Não. Mas conheço o universo dele. Afinal, sou nora do Rubem Fonseca, então, de uma forma ou de outra, sou próxima dessa realidade que eles frequentam – os dois são muito amigos. Gosto muito do Garcia-Roza, e queria há tempos fazer uma adaptação de um livro dele. Então, foi uma coisa feliz, que juntou uma vontade de fazer cinema, participar de um filme de um amigo talentoso – porque não adianta só ser amigo, tem também que ter talento – e estar no mundo do Garcia-Roza.
Pelo título Berenice Procura, quem não conhece a obra original pode imaginar uma comédia. Mas, não – aliás, muito pelo contrário. É um filme de gênero, e toca assuntos bem polêmicos. Em algum momento chegou a te preocupar se o público irá captar tudo isso que vocês abordam em cena?
Quando você vai assistir a qualquer coisa, “assim é se lhe parece”, como diria Pirandello. Qualquer coisa, não importa: cada um irá ver de uma maneira. A pessoa que for mais envolvida com a causa LGBT e que tem dentro de si essa revolta por estarmos no país que mais mata essa população, formada por gays, travestis, transgêneros e tudo mais, vai olhar com o viés dessa importância, de falar sobre isso, sobre a homofobia violenta e tudo mais. Existem outros meios, também, como o pai que é homofóbico com o filho. Com a própria orientação dele. Que já resgata essa questão de pais distantes, que não percebem a delicadeza das descobertas da adolescência. E você poder transformar isso, como a Berenice – o pai não faz, mas ela ocupa esse lugar. Como muitas vezes a violência mascara uma realidade que ainda está no armário.

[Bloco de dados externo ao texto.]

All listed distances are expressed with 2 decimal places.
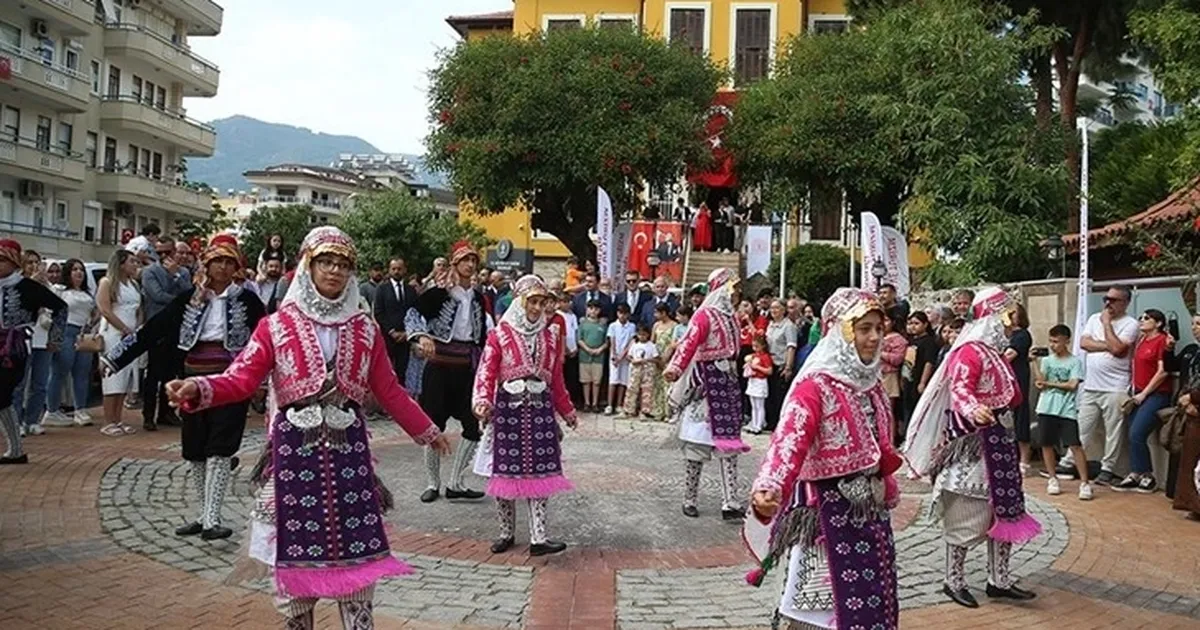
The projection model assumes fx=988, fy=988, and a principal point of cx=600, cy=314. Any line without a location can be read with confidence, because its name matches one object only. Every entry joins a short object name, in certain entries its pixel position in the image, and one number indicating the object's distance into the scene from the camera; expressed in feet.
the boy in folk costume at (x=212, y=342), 22.20
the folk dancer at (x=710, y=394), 26.03
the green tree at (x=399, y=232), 138.10
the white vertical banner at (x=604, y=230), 69.92
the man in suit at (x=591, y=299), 50.78
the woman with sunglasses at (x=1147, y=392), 32.17
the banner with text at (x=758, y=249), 78.23
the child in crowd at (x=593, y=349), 49.67
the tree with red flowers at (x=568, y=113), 85.46
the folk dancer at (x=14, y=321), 26.53
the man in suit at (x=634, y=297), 51.47
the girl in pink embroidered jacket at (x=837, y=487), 13.28
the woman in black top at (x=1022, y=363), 33.60
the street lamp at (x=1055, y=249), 48.08
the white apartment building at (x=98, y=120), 113.80
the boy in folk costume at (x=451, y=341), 26.40
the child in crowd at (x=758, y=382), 44.37
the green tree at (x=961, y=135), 56.18
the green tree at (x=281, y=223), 178.81
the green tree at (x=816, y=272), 87.51
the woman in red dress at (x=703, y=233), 97.09
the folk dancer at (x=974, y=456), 19.99
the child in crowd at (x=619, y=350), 49.44
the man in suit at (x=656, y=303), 50.44
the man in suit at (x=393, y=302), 39.52
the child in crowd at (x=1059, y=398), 32.78
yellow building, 118.83
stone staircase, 89.71
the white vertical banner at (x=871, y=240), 52.49
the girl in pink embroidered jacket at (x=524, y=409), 21.93
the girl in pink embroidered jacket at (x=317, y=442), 13.79
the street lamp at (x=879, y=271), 51.26
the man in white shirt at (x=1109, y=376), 33.06
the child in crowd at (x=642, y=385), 48.52
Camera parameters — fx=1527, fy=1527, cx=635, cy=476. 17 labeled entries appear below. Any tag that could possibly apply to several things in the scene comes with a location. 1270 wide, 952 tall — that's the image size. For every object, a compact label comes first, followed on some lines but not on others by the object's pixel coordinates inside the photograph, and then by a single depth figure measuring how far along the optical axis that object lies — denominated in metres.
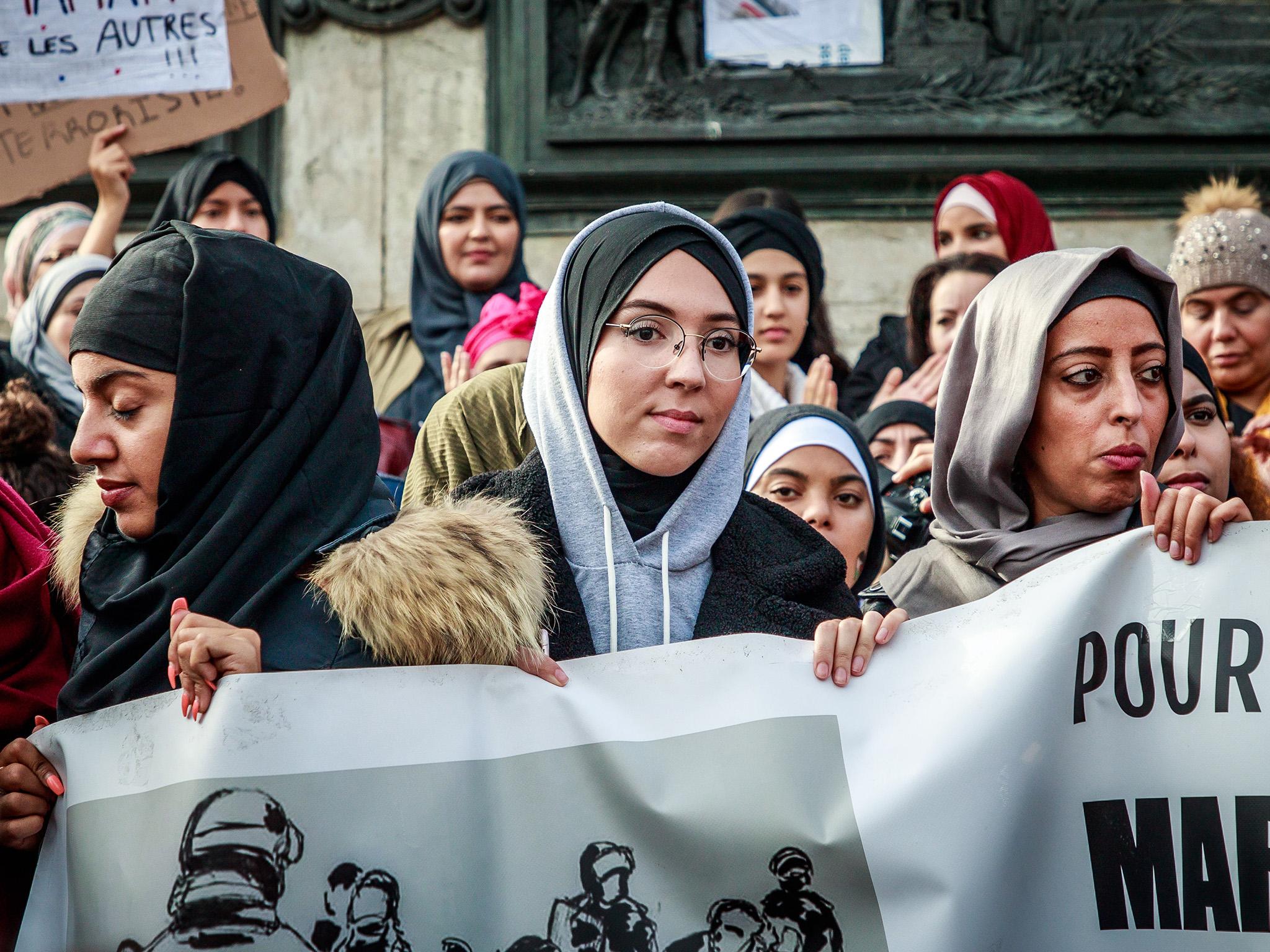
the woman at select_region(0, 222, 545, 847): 2.45
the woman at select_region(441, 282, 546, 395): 4.59
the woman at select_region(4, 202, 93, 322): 5.65
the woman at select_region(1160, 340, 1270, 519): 3.48
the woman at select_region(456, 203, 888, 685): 2.76
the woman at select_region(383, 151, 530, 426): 5.38
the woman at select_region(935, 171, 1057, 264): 5.68
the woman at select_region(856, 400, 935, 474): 4.71
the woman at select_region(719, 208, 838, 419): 5.08
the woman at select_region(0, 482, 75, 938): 2.54
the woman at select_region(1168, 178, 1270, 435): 4.86
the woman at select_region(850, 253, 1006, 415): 5.14
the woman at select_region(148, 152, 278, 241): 5.56
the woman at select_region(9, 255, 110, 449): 4.95
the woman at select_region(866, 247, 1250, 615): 2.91
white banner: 2.32
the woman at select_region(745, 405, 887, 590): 3.89
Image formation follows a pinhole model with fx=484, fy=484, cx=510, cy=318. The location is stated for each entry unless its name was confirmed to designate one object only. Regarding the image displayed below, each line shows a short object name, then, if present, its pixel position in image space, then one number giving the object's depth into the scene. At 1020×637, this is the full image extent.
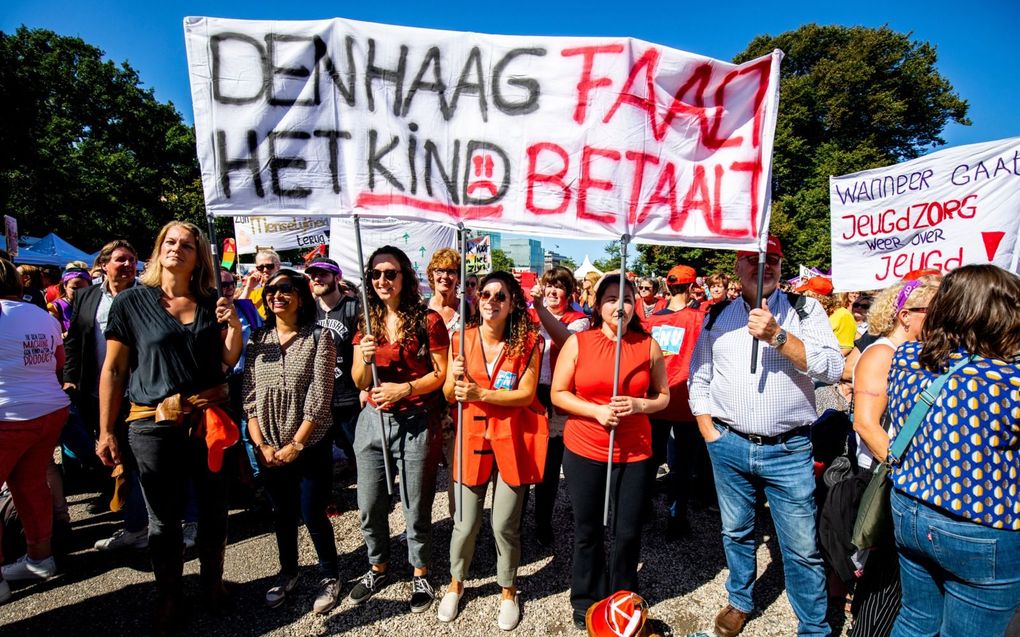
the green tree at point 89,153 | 20.47
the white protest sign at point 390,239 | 7.44
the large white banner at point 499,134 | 2.54
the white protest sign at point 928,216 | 3.56
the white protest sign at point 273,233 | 8.19
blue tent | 14.16
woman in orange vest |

Em resumo, o que a Berenice está procurando?
Ela, né? Ela mesma. Acho que ela está muito perdida. Certamente não é da praça, por exemplo. Mas está ali, naquele táxi que herdou do pai, naquele casamento falido, está distante do filho. Não o entende, simplesmente porque não está próxima dele. Na verdade, está procurando seu lugar. Ela chega a falar isso em uma cena: “tudo que fazia sentido, não faz mais”. Então, quer procurar, no sentido literal, uma solução para aquele assassinato da transexual que era amiga do filho. Mas não é isso – ou só isso. É muito mais. Esse é apenas o mote da história. Na verdade, o que ela procura é o lugar dela no mundo!